Abstract Michael Haneke’s Funny Games U.S. (2007) is a meticulously faithful American remake of his European horror film of the same name, Funny Games (1997), which depicts the plight of a bourgeois family terrorized by two young men at their lakeside property. The purpose of this paper is twofold. First, it demonstrates how the film’s aesthetics of terror produces affective responses that undermine the characteristic emphasis on cathartic violence of the horror genre. Second, it addresses how the remake’s fidelity to the original prompts us to consider the transnational properties of representational violence.
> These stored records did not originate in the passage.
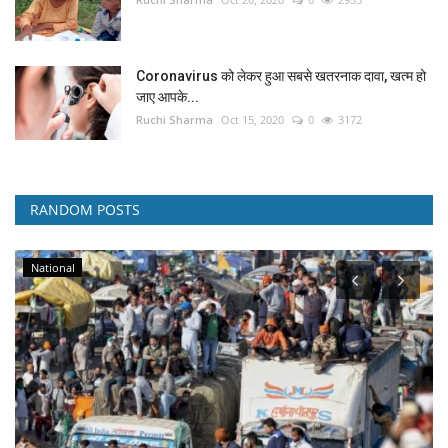
Coronavirus को लेकर हुआ सबसे खतरनाक दावा, खत्म हो
जाए आपके...
Ruchi Sharma
Oct 15, 2020
0
3172
RANDOM POSTS
National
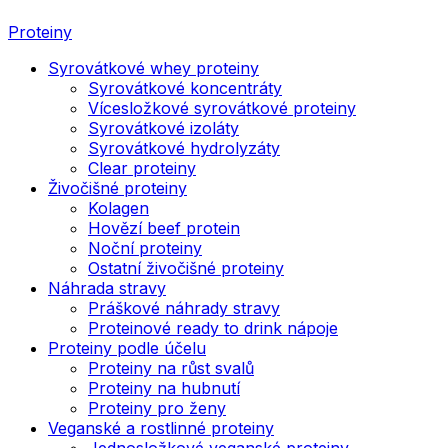
Proteiny
Syrovátkové whey proteiny
Syrovátkové koncentráty
Vícesložkové syrovátkové proteiny
Syrovátkové izoláty
Syrovátkové hydrolyzáty
Clear proteiny
Živočišné proteiny
Kolagen
Hovězí beef protein
Noční proteiny
Ostatní živočišné proteiny
Náhrada stravy
Práškové náhrady stravy
Proteinové ready to drink nápoje
Proteiny podle účelu
Proteiny na růst svalů
Proteiny na hubnutí
Proteiny pro ženy
Veganské a rostlinné proteiny
Jednosložkové veganské proteiny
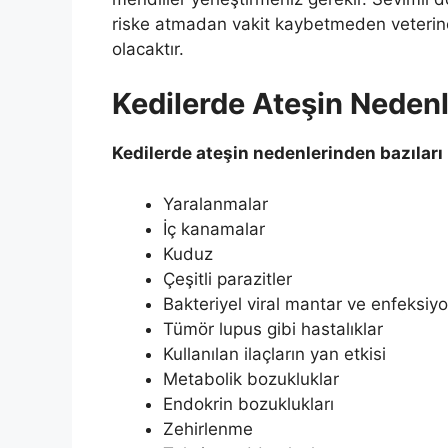
riske atmadan vakit kaybetmeden veterin
olacaktır.
Kedilerde Ateşin Nedenl
Kedilerde ateşin nedenlerinden bazıları
Yaralanmalar
İç kanamalar
Kuduz
Çeşitli parazitler
Bakteriyel viral mantar ve enfeksiyo
Tümör lupus gibi hastalıklar
Kullanılan ilaçların yan etkisi
Metabolik bozukluklar
Endokrin bozuklukları
Zehirlenme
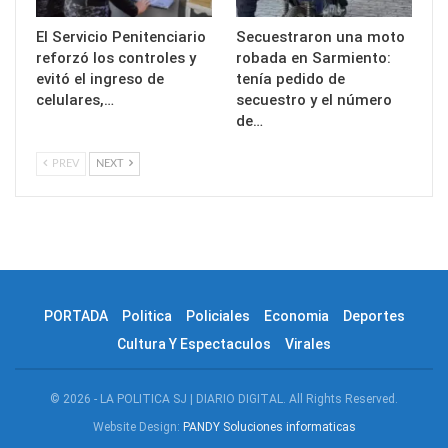
El Servicio Penitenciario
Secuestraron una moto
reforzó los controles y
robada en Sarmiento:
evitó el ingreso de
tenía pedido de
celulares,…
secuestro y el número
de…
PREV
NEXT
PORTADA
Politica
Policiales
Economia
Deportes
Cultura Y Espectaculos
Virales
© 2026 - LA POLITICA SJ | DIARIO DIGITAL. All Rights Reserved.
Website Design:
PANDY Soluciones informaticas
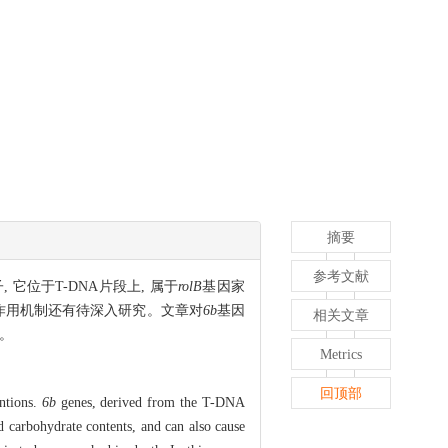
摘要
参考文献
它位于T-DNA片段上, 属于
rolB
基因家
体作用机制还有待深入研究。文章对
6b
基因
相关文章
。
Metrics
回顶部
ntions.
6b
genes, derived from the T-DNA
 carbohydrate contents, and can also cause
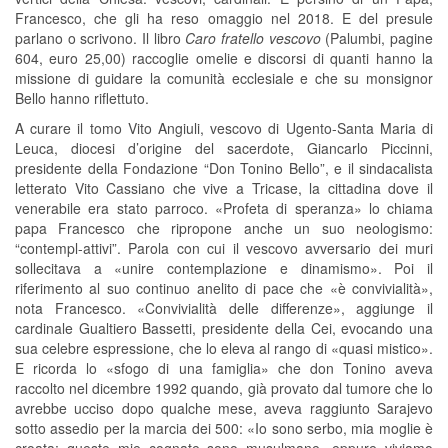
Francesco, che gli ha reso omaggio nel 2018. E del presule
parlano o scrivono. Il libro
Caro fratello vescovo
(Palumbi, pagine
604, euro 25,00) raccoglie omelie e discorsi di quanti hanno la
missione di guidare la comunità ecclesiale e che su monsignor
Bello hanno riflettuto.
A curare il tomo Vito Angiuli, vescovo di Ugento-Santa Maria di
Leuca, diocesi d’origine del sacerdote, Giancarlo Piccinni,
presidente della Fondazione “Don Tonino Bello”, e il sindacalista
letterato Vito Cassiano che vive a Tricase, la cittadina dove il
venerabile era stato parroco. «Profeta di speranza» lo chiama
papa Francesco che ripropone anche un suo neologismo:
“contempl-attivi”. Parola con cui il vescovo avversario dei muri
sollecitava a «unire contemplazione e dinamismo». Poi il
riferimento al suo continuo anelito di pace che «è convivialità»,
nota Francesco. «Convivialità delle differenze», aggiunge il
cardinale Gualtiero Bassetti, presidente della Cei, evocando una
sua celebre espressione, che lo eleva al rango di «quasi mistico».
E ricorda lo «sfogo di una famiglia» che don Tonino aveva
raccolto nel dicembre 1992 quando, già provato dal tumore che lo
avrebbe ucciso dopo qualche mese, aveva raggiunto Sarajevo
sotto assedio per la marcia dei 500: «Io sono serbo, mia moglie è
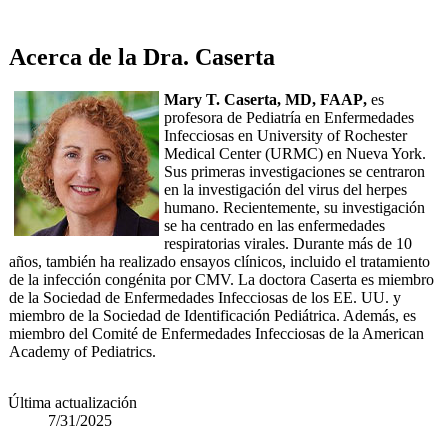
Acerca de la Dra. Caserta
Mary T. Caserta, MD, FAAP
,
es
profesora de Pediatría en Enfermedades
Infecciosas en University of Rochester
Medical Center (URMC) en Nueva York.
Sus primeras investigaciones se centraron
en la investigación del virus del herpes
humano. Recientemente, su investigación
se ha centrado en las enfermedades
respiratorias virales. Durante más de 10
años, también ha realizado ensayos clínicos, incluido el tratamiento
de la infección congénita por CMV. La doctora Caserta es miembro
de la Sociedad de Enfermedades Infecciosas de los EE. UU. y
miembro de la Sociedad de Identificación Pediátrica. Además, es
miembro del Comité de Enfermedades Infecciosas de la American
Academy of Pediatrics.
Última actualización
7/31/2025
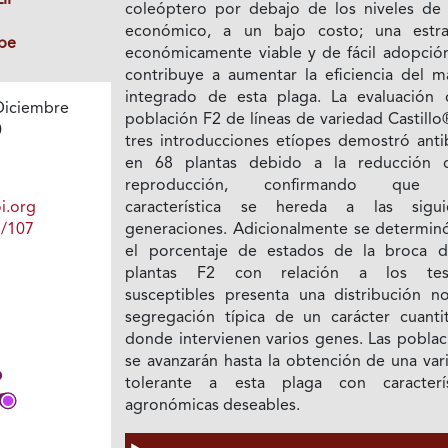
coleóptero por debajo de los niveles de
económico, a un bajo costo; una estra
be
económicamente viable y de fácil adopció
contribuye a aumentar la eficiencia del m
integrado de esta plaga. La evaluación 
Diciembre
población F2 de líneas de variedad Castill
0
tres introducciones etíopes demostró antib
en 68 plantas debido a la reducción 
reproducción, confirmando que 
i.org
característica se hereda a las sigui
1/107
generaciones. Adicionalmente se determin
el porcentaje de estados de la broca d
plantas F2 con relación a los test
susceptibles presenta una distribución no
segregación típica de un carácter cuantit
donde intervienen varios genes. Las poblac
se avanzarán hasta la obtención de una var
tolerante a esta plaga con caracterís
agronómicas deseables.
Retracing the psychoanalytic underpinnings of the ‘family in peril’ sub-genre of horror cinema, I first argue that Funny Games U.S. unsettles the viewer’s expectations by simultaneously exploiting and subverting generic conventions. Rather than resorting to spectacles of blood and gore, the film utilizes the affective potentialities of duration and self-reflexivity to rattle the audience and critique the viewing pleasure associated with representational violence. Next, I examine cinematic remakes as indicators of cultural variation, arguing that the minute differences of setting and characters between the original and the remake only aim to reinforce their similarities. In thus rendering the viewing experience almost identical, as mirroring and serial works, the films recast our understanding of the cultural specificity of spectatorship.